I am all for the simple version. Two use case - one is large no. of vector tile sets being published in our national grid system. They are the common and natural basemaps to use. No. 2 is for work in Antarctica. Web mercator is seriously misleading there.

NicholasEwing commented 2 months ago

Still waiting on this to be resolved - is there still no equivalent of Leaflet's CRS.Simple?

geekdenz commented 2 months ago

There might be a way to do this in an extension. Is this correct @HarelM ?

HarelM commented 2 months ago

Depending on what you would like to achieve. In theory, you could create a source that traslates to wgs84 (or via addProtocol), but I'm not sure this is the definition of supporting different CRSs...

scaddenp commented 2 months ago

That wouldn't work for displaying vector tiles in CRS of choice. Option 1 would be an improvement for us on this - generally want to display vector tiles in the CRS they were created in. I would be keen to know how @pka achieved that. Was this on a fork of maplibre??

dzfranklin commented 1 month ago

For anyone looking to reproject raster tiles sticking openlayers in a custom protocol kinda works surprisingly well.
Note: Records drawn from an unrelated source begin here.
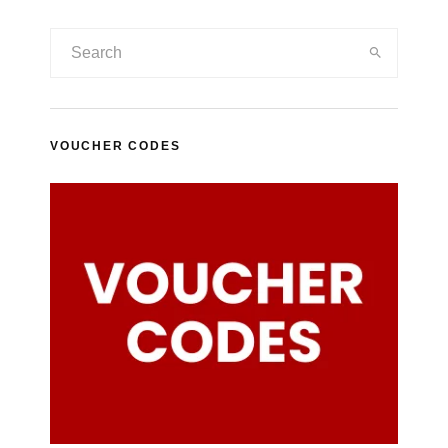
VOUCHER CODES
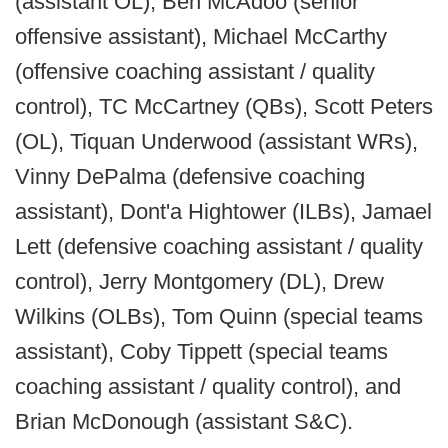
(assistant OL), Ben McAdoo (senior
offensive assistant), Michael McCarthy
(offensive coaching assistant / quality
control), TC McCartney (QBs), Scott Peters
(OL), Tiquan Underwood (assistant WRs),
Vinny DePalma (defensive coaching
assistant), Dont'a Hightower (ILBs), Jamael
Lett (defensive coaching assistant / quality
control), Jerry Montgomery (DL), Drew
Wilkins (OLBs), Tom Quinn (special teams
assistant), Coby Tippett (special teams
coaching assistant / quality control), and
Brian McDonough (assistant S&C).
This example doesn't handle cancellation and the tile fetching is completely separate so it will have separate concurrency limits and so on.

https://jsfiddle.net/nfq6uLe1/35/

ml.addProtocol(... ```typescript ml.addProtocol('os-explorer', async (params, abortController) => { const url = new URL(params.url); const path = url.pathname.replace(/^\/\//, ''); if (path === 'tile') { const z = parseInt(url.searchParams.get('z')!); const x = parseInt(url.searchParams.get('x')!); const y = parseInt(url.searchParams.get('y')!); if (isNaN(z) || isNaN(x) || isNaN(y)) throw new Error('bad params'); const data = await reprojectTile([z, x, y]); return { data }; } else { throw new Error('not implemented: ' + params.url); } }); const tileImageSource = new TileImageSource({ url: 'https://api.os.uk/maps/raster/v1/zxy/Leisure_27700/{z}/{x}/{y}.png?key=' + OS_KEY, projection: 'EPSG:27700', wrapX: false, crossOrigin: '', tileGrid: new TileGrid({ resolutions: [896.0, 448.0, 224.0, 112.0, 56.0, 28.0, 14.0, 7.0, 3.5, 1.75], origin: [-238375.0, 1376256.0] }), reprojectionErrorThreshold: errorThreshold, }); function reprojectTile(coord: TileCoord): Promise { console.log(`reprojectTile: requesting ${coord.join('/')}`); return new Promise((resolve, reject) => { const tile = tileImageSource.getTile( coord[0], coord[1], coord[2], 1, proj3857, ) as ReprojTile; tile.addEventListener('change', () => { switch (tile.getState()) { case TileState.LOADED: { const canvas = tile.getImage(); canvas.toBlob((blob) => blob!.arrayBuffer().then(resolve)); console.log(`reprojectTile: reprojected ${coord.join('/')}`); return; } case TileState.ERROR: { reject(new Error('openlayers: reprojection tile in error state')); return; } } }); tile.load(); }); } ```
neodescis commented 1 month ago

That's a really nifty idea. Thanks for sharing!